Зуев взял свободную тяпку и тоже включился в дело. Через пять минут, работая в непривычном согнутом положении, он почувствовал на загривке каплю пота — она пробралась за целлулоидный воротничок. Еще две минуты — и Зуев расстегнул китель, а затем, дойдя по рядку до
— В пот бросило с непривычки? Ничего, только не останавливайся. Жми до второго дыхания, — словно дело шло о кроссе, посоветовал старый физкультурник Котька. — Застоялся в кабинетах, жирок стопорит. А остановись: простудишься — это раз, темп потеряешь — два, бабы засмеют — три.
— И то верно, — весело сказал Зуев и с новым рвением бросился за Евсеевной и ее товарками.
Действительно, минут через десяток пришло второе дыхание. Теперь Зуев вошел в коллективный ритм работы звена. То, что он делал, стало однообразным повторением одних и тех же движений, но темп давал маленький коллектив привычных к земле тружениц.
— Совсем не было весенних туманов, — посетовала после короткого отдыха дородная Семенчиха. — Беда… Снова терпеть голодуху…
— Терпень — росток, что не во всяком саду растет, — сказала Евсеевна.
А Зуев подумал, что, наверно, туманы — это и есть тоска земли, призывающая ее к плодородию. Это как у Куцей тогда, в первые морозы. Зуев улыбнулся своим мыслям. Туман весенний, он плывет и дышит, когда земля, истомленная жаждой плодородия, ждет солнца, а он скрывает ее цветущую наготу своей широкой целомудренной одеждой. И вдруг срывает пелену с зовущего тела земли. «На, бери!» — кричат солнцу облака, только что бывшие туманом. Вот почему с такой тоской, наверное, вспомнила о весенних туманах Семенчиха.
— Бог с ними, с туманами, — Евсеевна махнула рукой. — Был бы один добрый обложной дождь.
— А летом или в сенокос, небось, зальет, — откликнулась напарница Евсеевны, набирая в лукошко новых семян.
— Дождь, он хорош вовремя да в меру, — вздохнула Семенчиха.
«Как, между прочим, всякая разумная любовь», — мысленно вторил ей Зуев.
— Эх, были б снега, не плакать бы нам до самой жары по туману да дождику, — громко, с придыхом подала голос и Манька.

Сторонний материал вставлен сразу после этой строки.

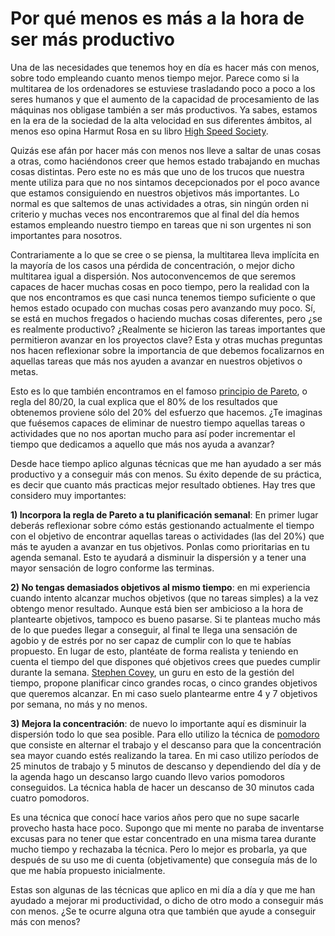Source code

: # Por qué menos es más a la hora de ser más productivo
Una de las necesidades que tenemos hoy en día es hacer más con menos, sobre todo empleando cuanto menos tiempo mejor. Parece como si la multitarea de los ordenadores se estuviese trasladando poco a poco a los seres humanos y que el aumento de la capacidad de procesamiento de las máquinas nos obligase también a ser más productivos. Ya sabes, estamos en la era de la sociedad de la alta velocidad en sus diferentes ámbitos, al menos eso opina Harmut Rosa en su libro [High Speed Society][1].

Quizás ese afán por hacer más con menos nos lleve a saltar de unas cosas a otras, como haciéndonos creer que hemos estado trabajando en muchas cosas distintas. Pero este no es más que uno de los trucos que nuestra mente utiliza para que no nos sintamos decepcionados por el poco avance que estamos consiguiendo en nuestros objetivos más importantes. Lo normal es que saltemos de unas actividades a otras, sin ningún orden ni criterio y muchas veces nos encontraremos que al final del día hemos estamos empleando nuestro tiempo en tareas que ni son urgentes ni son importantes para nosotros.

Contrariamente a lo que se cree o se piensa, la multitarea lleva implícita en la mayoría de los casos una pérdida de concentración, o mejor dicho multitarea igual a dispersión. Nos autoconvencemos de que seremos capaces de hacer muchas cosas en poco tiempo, pero la realidad con la que nos encontramos es que casi nunca tenemos tiempo suficiente o que hemos estado ocupado con muchas cosas pero avanzando muy poco. Sí, se está en muchos fregados o haciendo muchas cosas diferentes, pero ¿se es realmente productivo? ¿Realmente se hicieron las tareas importantes que permitieron avanzar en los proyectos clave? Esta y otras muchas preguntas nos hacen reflexionar sobre la importancia de que debemos focalizarnos en aquellas tareas que más nos ayuden a avanzar en nuestros objetivos o metas.

Esto es lo que también encontramos en el famoso [principio de Pareto][2], o regla del 80/20, la cual explica que el 80% de los resultados que obtenemos proviene sólo del 20% del esfuerzo que hacemos. ¿Te imaginas que fuésemos capaces de eliminar de nuestro tiempo aquellas tareas o actividades que no nos aportan mucho para así poder incrementar el tiempo que dedicamos a aquello que más nos ayuda a avanzar?

Desde hace tiempo aplico algunas técnicas que me han ayudado a ser más productivo y a conseguir más con menos. Su éxito depende de su práctica, es decir que cuanto más practicas mejor resultado obtienes. Hay tres que considero muy importantes:

**1) Incorpora la regla de Pareto a tu planificación semanal**: En primer lugar deberás reflexionar sobre cómo estás gestionando actualmente el tiempo con el objetivo de encontrar aquellas tareas o actividades (las del 20%) que más te ayuden a avanzar en tus objetivos. Ponlas como prioritarias en tu agenda semanal. Esto te ayudará a disminuir la dispersión y a tener una mayor sensación de logro conforme las terminas.

**2) No tengas demasiados objetivos al mismo tiempo**: en mi experiencia cuando intento alcanzar muchos objetivos (que no tareas simples) a la vez obtengo menor resultado. Aunque está bien ser ambicioso a la hora de plantearte objetivos, tampoco es bueno pasarse. Si te planteas mucho más de lo que puedes llegar a conseguir, al final te llega una sensación de agobio y de estrés por no ser capaz de cumplir con lo que te habías propuesto. En lugar de esto, plantéate de forma realista y teniendo en cuenta el tiempo del que dispones qué objetivos crees que puedes cumplir durante la semana. [Stephen Covey][3], un guru en esto de la gestión del tiempo, propone planificar cinco grandes rocas, o cinco grandes objetivos que queremos alcanzar. En mi caso suelo plantearme entre 4 y 7 objetivos por semana, no más y no menos.

**3) Mejora la concentración**: de nuevo lo importante aquí es disminuir la dispersión todo lo que sea posible. Para ello utilizo la técnica de [pomodoro][4] que consiste en alternar el trabajo y el descanso para que la concentración sea mayor cuando estés realizando la tarea. En mi caso utilizo períodos de 25 minutos de trabajo y 5 minutos de descanso y dependiendo del día y de la agenda hago un descanso largo cuando llevo varios pomodoros conseguidos. La técnica habla de hacer un descanso de 30 minutos cada cuatro pomodoros.

Es una técnica que conocí hace varios años pero que no supe sacarle provecho hasta hace poco. Supongo que mi mente no paraba de inventarse excusas para no tener que estar concentrado en una misma tarea durante mucho tiempo y rechazaba la técnica. Pero lo mejor es probarla, ya que después de su uso me di cuenta (objetivamente) que conseguía más de lo que me había propuesto inicialmente.

Estas son algunas de las técnicas que aplico en mi día a día y que me han ayudado a mejorar mi productividad, o dicho de otro modo a conseguir más con menos. ¿Se te ocurre alguna otra que también que ayude a conseguir más con menos?

[1]:	http://www.amazon.es/High-Speed-Society-Social-Acceleration-Modernity/dp/0271034173
[2]:	http://es.wikipedia.org/wiki/Principio_de_Pareto
[3]:	https://www.stephencovey.com/
[4]:	http://es.wikipedia.org/wiki/T%C3%A9cnica_Pomodoro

Зуев закончил гон и разогнул спину. Откинув со лба взмокшие волосы, он посмотрел в сторону запада, где жил и трудился гвардии старшина Горюн и где из Белоруссии гнал слезу ветерок. Глянул на юг — там так же тосковала по снегам, туманам и дождям Черниговщина. Повернулся на восток… Но почему-то не хотелось забегать мыслью за горизонт. Зачем? Ведь вот она, тут, родная, хотя и не щедрая земля. Долины, долины, перелески, ельнички, пески.
«Долины — это же мягкие морщины матери-земли, много рожавшей, искони здоровой и мудрой, как всякая многодетная мать…» Но второе дыхание труда не давало мысли разгуляться.
Зуев вошел в свой рядок, ровно пронизанный белыми зернышками, и быстро заработал тяпкой, догоняя ушедшее вперед звено.
В Москву Зуев собрался лишь в конце июня. До Орла, где надо было навести кое-какие справки в тамошнем военкомате, он ехал товарным эшелоном. Груженный демонтированным оборудованием поезд медленно полз на Урал.